2) With occasion: Many have argued that a high school uniform requirement would improve students’ learning environment by minimizing distractions, making the campus more safe and secure, and helping families save money. While all of these reasons are admirable, I think they overlook a more important part of high school life: a student’s personal freedom. I think a uniform requirement would restrict the personal freedom of students and actually make the campus environment worse.

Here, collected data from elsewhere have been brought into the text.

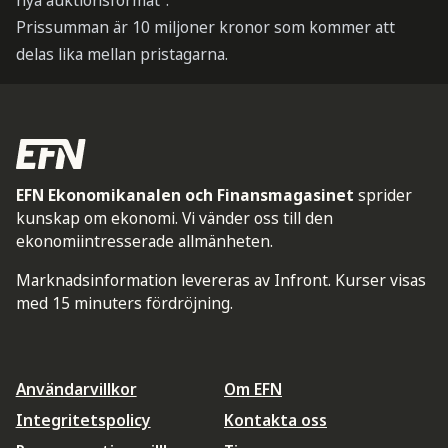
nya auktionsformat”.
Prissumman är 10 miljoner kronor som kommer att
delas lika mellan pristagarna.
EFN Ekonomikanalen och Finansmagasinet
sprider
kunskap om ekonomi. Vi vänder oss till den
ekonomiintresserade allmänheten.
Marknadsinformation levereras av Infront. Kurser visas
med 15 minuters fördröjning.
Användarvillkor
Om EFN
Integritetspolicy
Kontakta oss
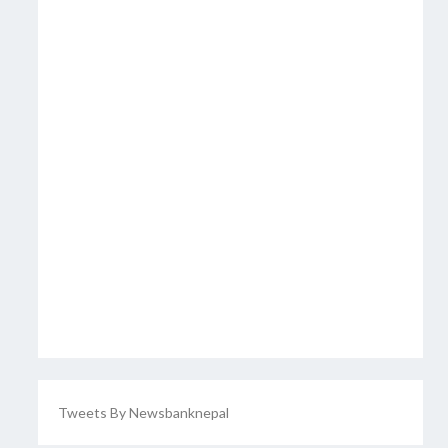
Tweets By Newsbanknepal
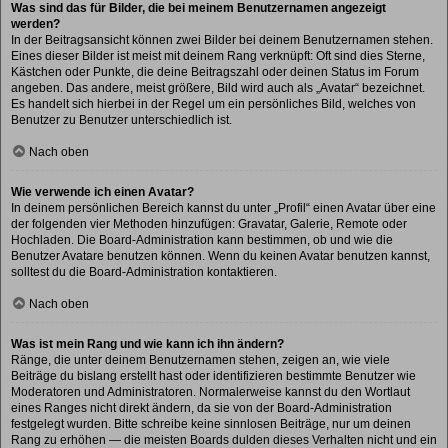
Was sind das für Bilder, die bei meinem Benutzernamen angezeigt
werden?
In der Beitragsansicht können zwei Bilder bei deinem Benutzernamen stehen.
Eines dieser Bilder ist meist mit deinem Rang verknüpft: Oft sind dies Sterne,
Kästchen oder Punkte, die deine Beitragszahl oder deinen Status im Forum
angeben. Das andere, meist größere, Bild wird auch als „Avatar“ bezeichnet.
Es handelt sich hierbei in der Regel um ein persönliches Bild, welches von
Benutzer zu Benutzer unterschiedlich ist.
Nach oben
Wie verwende ich einen Avatar?
In deinem persönlichen Bereich kannst du unter „Profil“ einen Avatar über eine
der folgenden vier Methoden hinzufügen: Gravatar, Galerie, Remote oder
Hochladen. Die Board-Administration kann bestimmen, ob und wie die
Benutzer Avatare benutzen können. Wenn du keinen Avatar benutzen kannst,
solltest du die Board-Administration kontaktieren.
Nach oben
Was ist mein Rang und wie kann ich ihn ändern?
Ränge, die unter deinem Benutzernamen stehen, zeigen an, wie viele
Beiträge du bislang erstellt hast oder identifizieren bestimmte Benutzer wie
Moderatoren und Administratoren. Normalerweise kannst du den Wortlaut
eines Ranges nicht direkt ändern, da sie von der Board-Administration
festgelegt wurden. Bitte schreibe keine sinnlosen Beiträge, nur um deinen
Rang zu erhöhen — die meisten Boards dulden dieses Verhalten nicht und ein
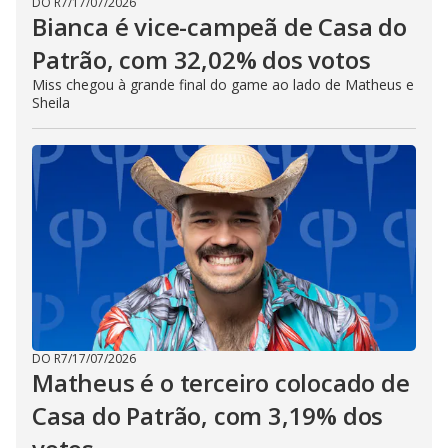
DO R7
/
17/07/2026
Bianca é vice-campeã de Casa do
Patrão, com 32,02% dos votos
Miss chegou à grande final do game ao lado de Matheus e
Sheila
DO R7
/
17/07/2026
Matheus é o terceiro colocado de
Casa do Patrão, com 3,19% dos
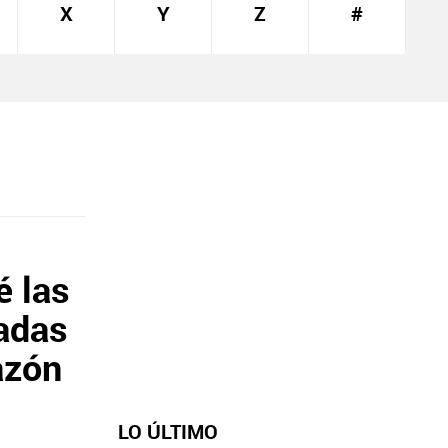
X
Y
Z
#
é las
adas
azón
LO ÚLTIMO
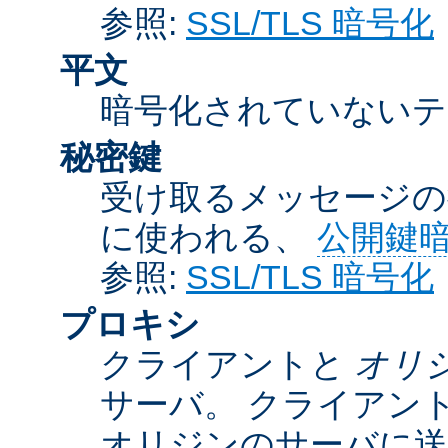
参照:
SSL/TLS 暗号化
平文
暗号化されていないテ
秘密鍵
受け取るメッセージの
に使われる、
公開鍵
参照:
SSL/TLS 暗号化
プロキシ
クライアントと
オリ
サーバ。 クライアン
オリジンのサーバに送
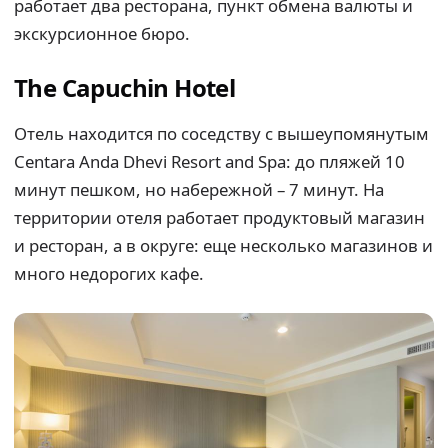
работает два ресторана, пункт обмена валюты и
экскурсионное бюро.
The Capuchin Hotel
Отель находится по соседству с вышеупомянутым
Centara Anda Dhevi Resort and Spa: до пляжей 10
минут пешком, но набережной – 7 минут. На
территории отеля работает продуктовый магазин
и ресторан, а в округе: еще несколько магазинов и
много недорогих кафе.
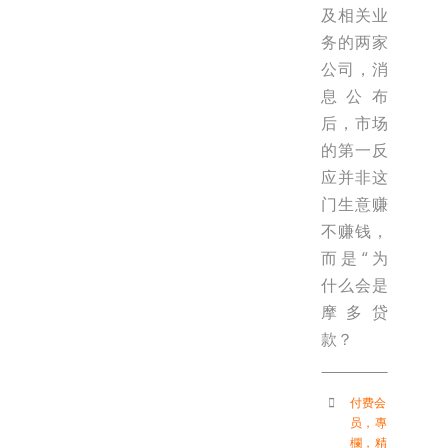
及相关业
务的两家
公司，消
息公布
后，市场
的第一反
应并非这
门生意赚
不赚钱，
而是“为
什么会是
摩多贷
款？
付费会
员
，
專
欄
，
精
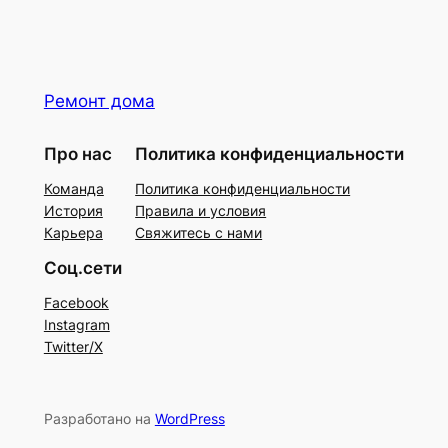
Ремонт дома
Про нас
Политика конфиденциальности
Команда
Политика конфиденциальности
История
Правила и условия
Карьера
Свяжитесь с нами
Соц.сети
Facebook
Instagram
Twitter/X
Разработано на
WordPress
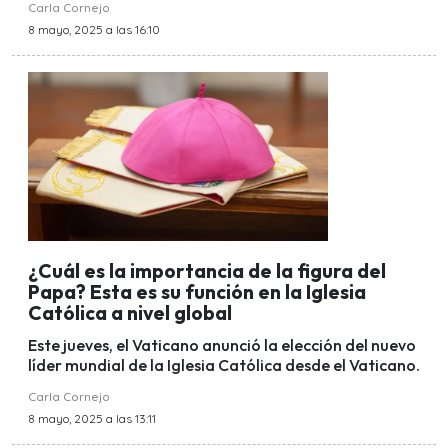
Carla Cornejo
8 mayo, 2025 a las 16:10
¿Cuál es la importancia de la figura del
Papa? Esta es su función en la Iglesia
Católica a nivel global
Este jueves, el Vaticano anunció la elección del nuevo
líder mundial de la Iglesia Católica desde el Vaticano.
Carla Cornejo
8 mayo, 2025 a las 13:11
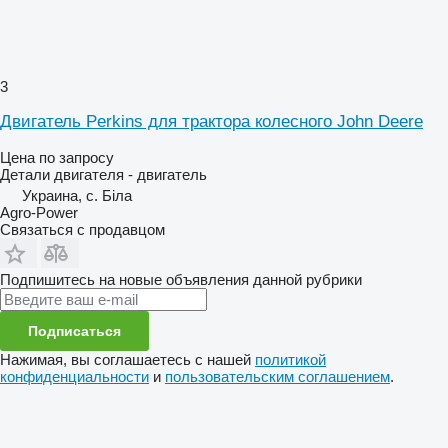
3
Двигатель Perkins для трактора колесного John Deere
Цена по запросу
Детали двигателя - двигатель
Украина, с. Біла
Agro-Power
Связаться с продавцом
Подпишитесь на новые объявления данной рубрики
Подписаться
Нажимая, вы соглашаетесь с нашей
политикой
конфиденциальности
и
пользовательским соглашением
.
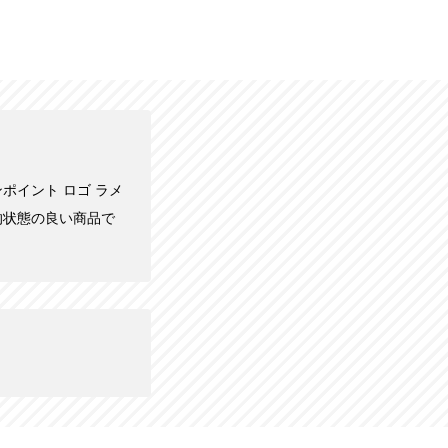
ワンポイント ロゴ ラメ
較的状態の良い商品で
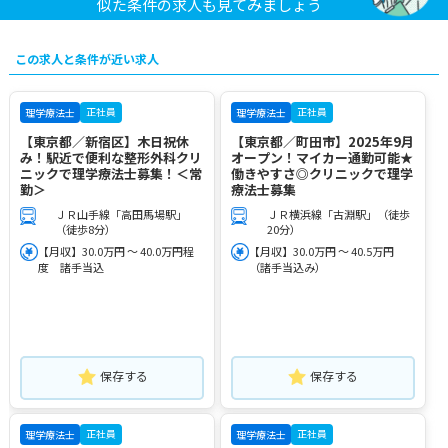
似た条件の求人も見てみましょう
この求人と条件が近い求人
正社員
正社員
理学療法士
理学療法士
【東京都／新宿区】木日祝休
【東京都／町田市】2025年9月
み！駅近で便利な整形外科クリ
オープン！マイカー通勤可能★
ニックで理学療法士募集！＜常
働きやすさ◎クリニックで理学
勤＞
療法士募集
ＪＲ山手線「高田馬場駅」
ＪＲ横浜線「古淵駅」（徒歩
（徒歩8分）
20分）
【月収】30.0万円 ～ 40.0万円程
【月収】30.0万円 ～ 40.5万円
度 諸手当込
（諸手当込み）
保存する
保存する
正社員
正社員
理学療法士
理学療法士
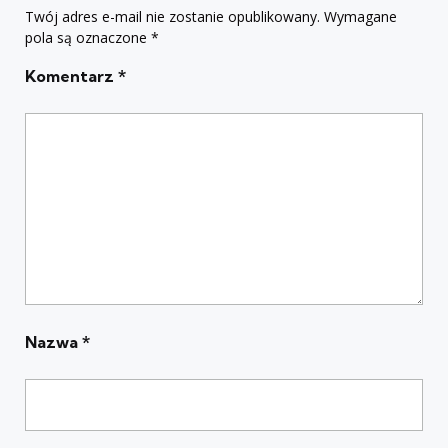
Twój adres e-mail nie zostanie opublikowany.
Wymagane
pola są oznaczone
*
Komentarz
*
Nazwa
*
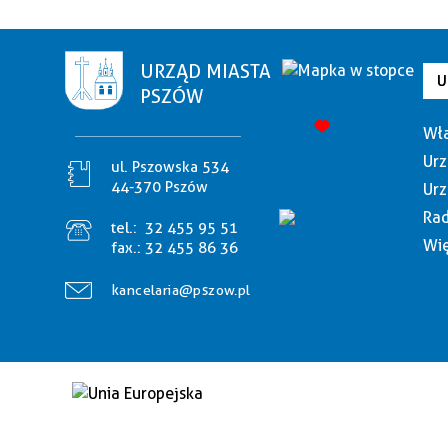
URZĄD MIASTA
U
PSZÓW
Wła
Urz
ul. Pszowska 534
44-370 Pszów
Urz
Rad
tel.:
32 455 95 51
Wię
fax.:
32 455 86 36
kancelaria@pszow.pl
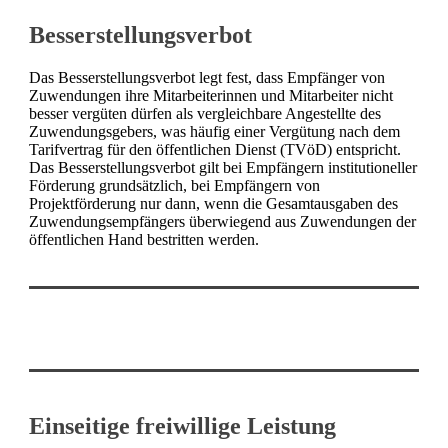
Besserstellungsverbot
Das Besserstellungsverbot legt fest, dass Empfänger von
Zuwendungen ihre Mitarbeiterinnen und Mitarbeiter nicht
besser vergüten dürfen als vergleichbare Angestellte des
Zuwendungsgebers, was häufig einer Vergütung nach dem
Tarifvertrag für den öffentlichen Dienst (TVöD) entspricht.
Das Besserstellungsverbot gilt bei Empfängern institutioneller
Förderung grundsätzlich, bei Empfängern von
Projektförderung nur dann, wenn die Gesamtausgaben des
Zuwendungsempfängers überwiegend aus Zuwendungen der
öffentlichen Hand bestritten werden.
Einseitige freiwillige Leistung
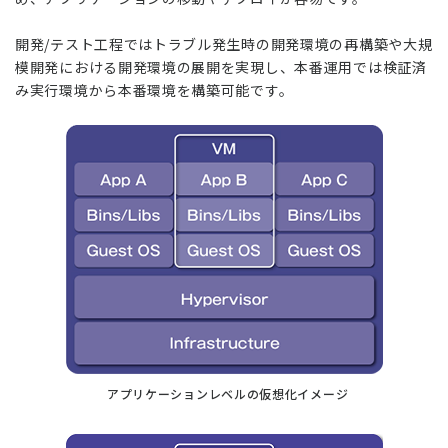
開発/テスト工程ではトラブル発生時の開発環境の再構築や大規
模開発における開発環境の展開を実現し、本番運用では検証済
み実行環境から本番環境を構築可能です。
アプリケーションレベルの仮想化イメージ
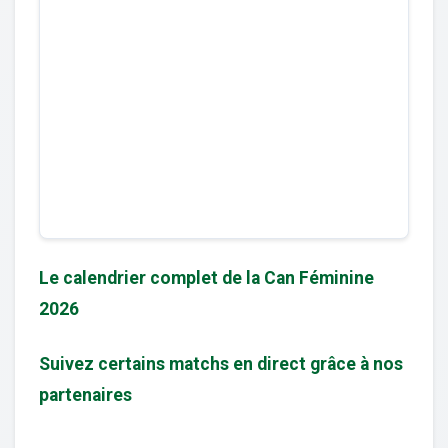
Le calendrier complet de la Can Féminine
2026
Suivez certains matchs en direct grâce à nos
partenaires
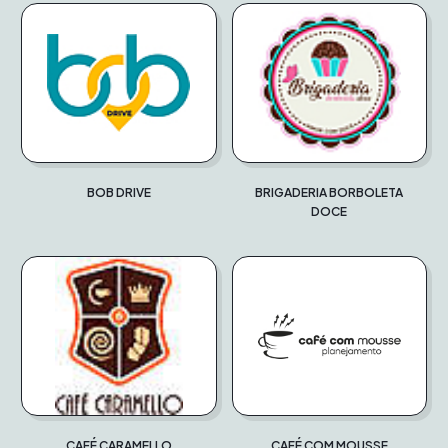
BOB DRIVE
BRIGADERIA BORBOLETA
DOCE
CAFÉ CARAMELLO
CAFÉ COM MOUSSE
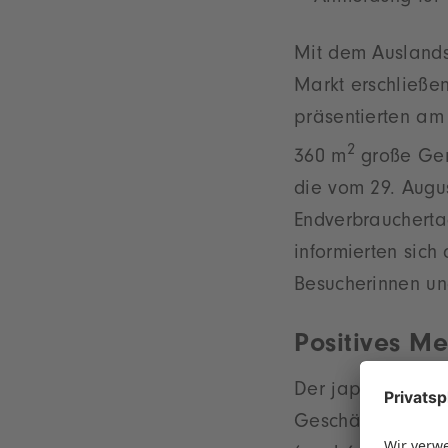
Mit dem Ausland
Markt erschließe
präsentierten am 
2
360 m
große Gem
die vom 29. Augus
Endverbrauchertag
informierten sic
Besucherinnen un
Positives M
Der japanische Sp
Geschäftsjahr 202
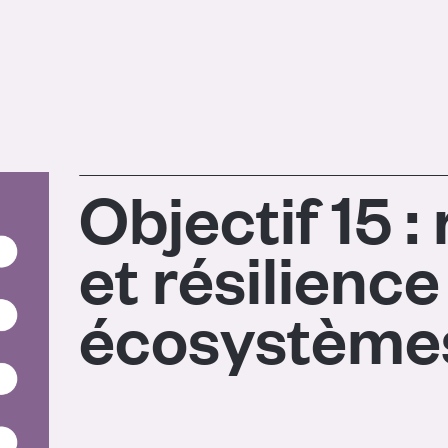
Objectif 15 :
et résilience
écosystème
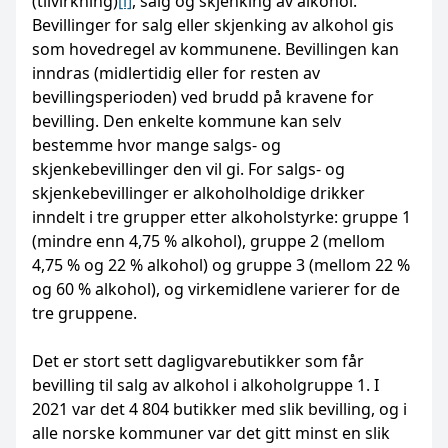
(tilvirkning)
[i]
, salg og skjenking av alkohol.
Bevillinger for salg eller skjenking av alkohol gis
som hovedregel av kommunene. Bevillingen kan
inndras (midlertidig eller for resten av
bevillingsperioden) ved brudd på kravene for
bevilling. Den enkelte kommune kan selv
bestemme hvor mange salgs- og
skjenkebevillinger den vil gi. For salgs- og
skjenkebevillinger er alkoholholdige drikker
inndelt i tre grupper etter alkoholstyrke: gruppe 1
(mindre enn 4,75 % alkohol), gruppe 2 (mellom
4,75 % og 22 % alkohol) og gruppe 3 (mellom 22 %
og 60 % alkohol), og virkemidlene varierer for de
tre gruppene.
Det er stort sett dagligvarebutikker som får
bevilling til salg av alkohol i alkoholgruppe 1. I
2021 var det 4 804 butikker med slik bevilling, og i
alle norske kommuner var det gitt minst en slik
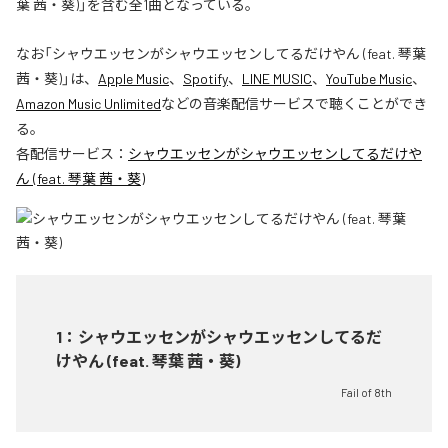
葉 茜・葵)」を含む全1曲となっている。
なお「
シャウエッセンがシャウエッセンしてるだけやん (feat. 琴葉
茜・葵)
」は、
Apple Music
、
Spotify
、
LINE MUSIC
、
YouTube Music
、
Amazon Music Unlimited
などの音楽配信サービスで聴くことができ
る。
各配信サービス：
シャウエッセンがシャウエッセンしてるだけや
ん (feat. 琴葉 茜・葵)
1
：
シャウエッセンがシャウエッセンしてるだ
けやん (feat. 琴葉 茜・葵)
Fail of 8th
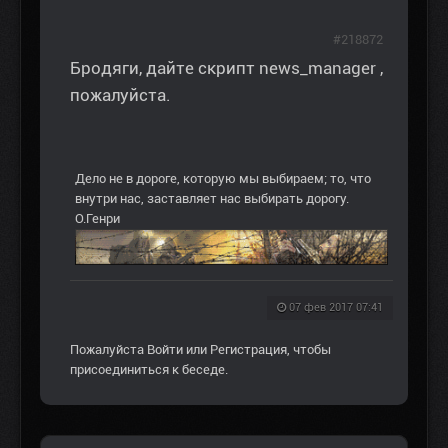
#218872
Бродяги, дайте скрипт news_manager ,
пожалуйста.
Дело не в дороге, которую мы выбираем; то, что
внутри нас, заставляет нас выбирать дорогу.
О.Генри
07 фев 2017 07:41
Пожалуйста
Войти
или
Регистрация
, чтобы
присоединиться к беседе.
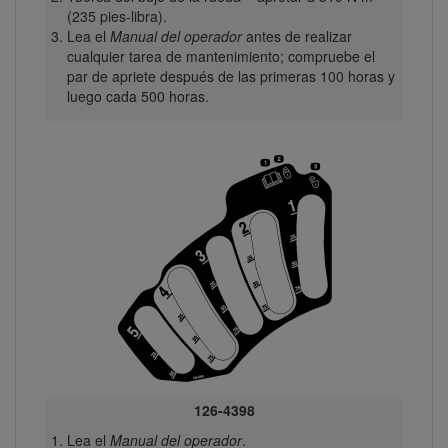
(235 pies-libra).
Lea el
Manual del operador
antes de realizar
cualquier tarea de mantenimiento; compruebe el
par de apriete después de las primeras 100 horas y
luego cada 500 horas.
126-4398
Lea el
Manual del operador
.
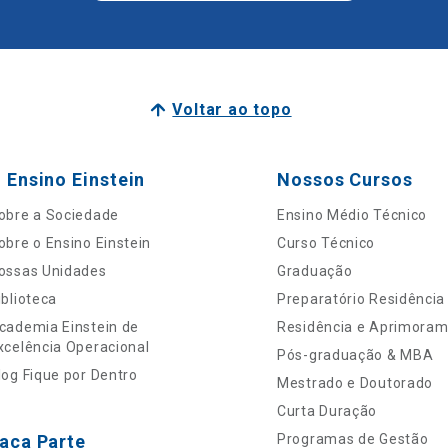
Voltar ao topo
 Ensino Einstein
Nossos Cursos
obre a Sociedade
Ensino Médio Técnico
obre o Ensino Einstein
Curso Técnico
ossas Unidades
Graduação
iblioteca
Preparatório Residência
cademia Einstein de
Residência e Aprimora
xcelência Operacional
Pós-graduação & MBA
log Fique por Dentro
Mestrado e Doutorado
Curta Duração
aça Parte
Programas de Gestão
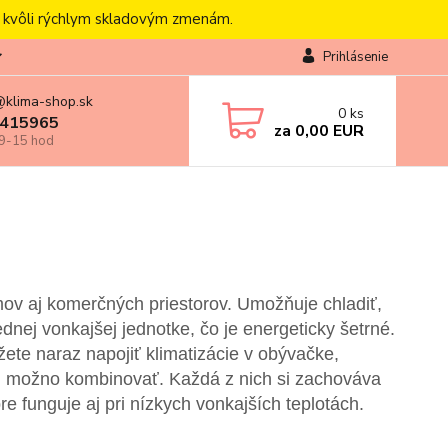
, kvôli rýchlym skladovým zmenám.
Prihlásenie
@klima-shop.sk
0
ks
415965
za
0,00 EUR
 9-15 hod
omov aj komerčných priestorov. Umožňuje chladiť,
ednej vonkajšej jednotke, čo je energeticky šetrné.
žete naraz napojiť klimatizácie v obývačke,
tom možno kombinovať. Každá z nich si zachováva
re funguje aj pri nízkych vonkajších teplotách.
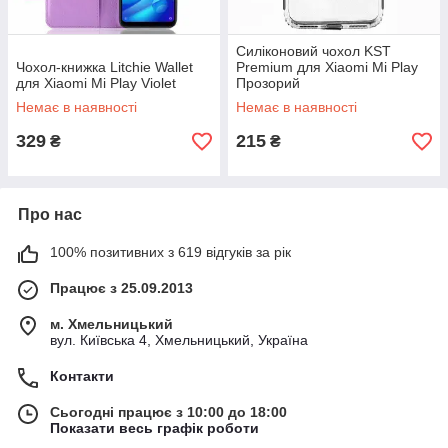
Силіконовий чохол KST
Чохол-книжка Litchie Wallet
Premium для Xiaomi Mi Play
для Xiaomi Mi Play Violet
Прозорий
Немає в наявності
Немає в наявності
329
215
₴
₴
Про нас
100% позитивних з 619 відгуків за рік
Працює з 25.09.2013
м. Хмельницький
вул. Київська 4, Хмельницький, Україна
Контакти
Сьогодні працює з 10:00 до 18:00
Показати весь графік роботи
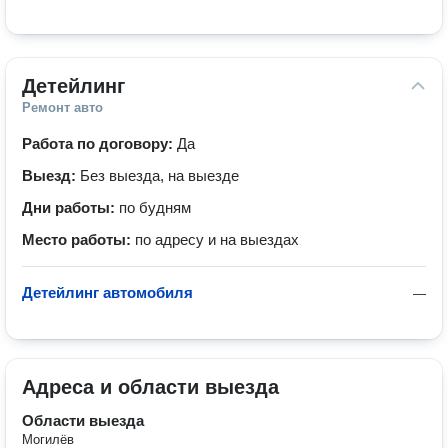
Детейлинг
Ремонт авто
Работа по договору:
Да
Выезд:
Без выезда, на выезде
Дни работы:
по будням
Место работы:
по адресу и на выездах
Детейлинг автомобиля
—
Адреса и области выезда
Области выезда
Могилёв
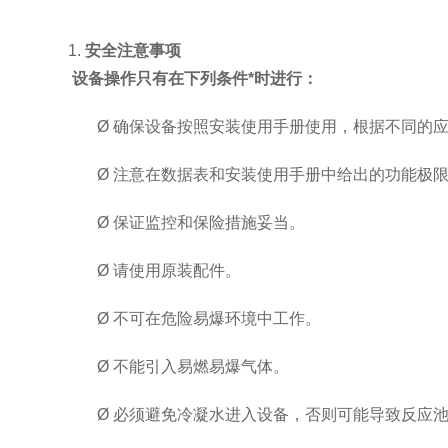
1.
安全注意事项
设备操作只有在下列条件*时进行：
Ø
确保设备按照安装使用手册使用，根据不同的
Ø
注意在数据表和安装使用手册中给出的功能极
Ø
保证监控和保险措施妥当。
Ø
请使用原装配件。
Ø
不可在危险易爆环境中工作。
Ø
不能引入易燃易爆气体
。
Ø
必须避免冷凝水进入设备，否则可能导致反应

In example (2), the writer shaped his/her idea as a response to another person. This is a good strategy to write arguments because, in real life, arguments are usually provoked by others. You never make an argument with others unless they provoke you, either directly or indirectly. The statements and thoughts of other people should be the motivation (provocation) of your writing. Then, your essay is just the reply to others’ ideas. You should sound like you are addressing or responding to someone’s wrong idea, or adding to something you agree with. Sometimes students only write their own ideas—alone—without including the statements of others. This kind of writing is less skillful and less interesting; like someone going on and on, broadcasting his/her own ideas for no reason about a topic that nobody cares about. Imagine that we are still writing an essay from the above example (2). Imagine that you have already given many reasons and examples to support your argument that requiring school uniforms is not a good idea; perhaps, you think uniforms restrict students’ personal freedom. Now, in the third or fourth paragraph, you bring the other speaker’s idea into your essay again:
3) Regardless of all I have said, some would still argue that students do not come to school to express themselves freely, but to learn. This may seem like a good argument, but it overlooks the fact that students often learn from one another, as well as from teachers. But if students are restricted in how they can express themselves through clothing, then their thinking about one another will also be restricted. Allowing students to choose their own clothing, therefore, actually opens the way for them to learn more about one another’s cultures, ways, and norms, helping them find their own identities in the process. Even classrooms cannot always do such a great thing as this.
In example (3) above, you introduced a counterargument from the same naysayer in the beginning of the essay. But you now rebut (prove wrong) the counterargument. This writing strategy helps you to make your paper more argumentatively effective because it shows your readers that you are wrestling with a topic actively, and it can pull your readers into the argument, making them more interested and involved. When your audience is interested, you are indeed a skillful writer.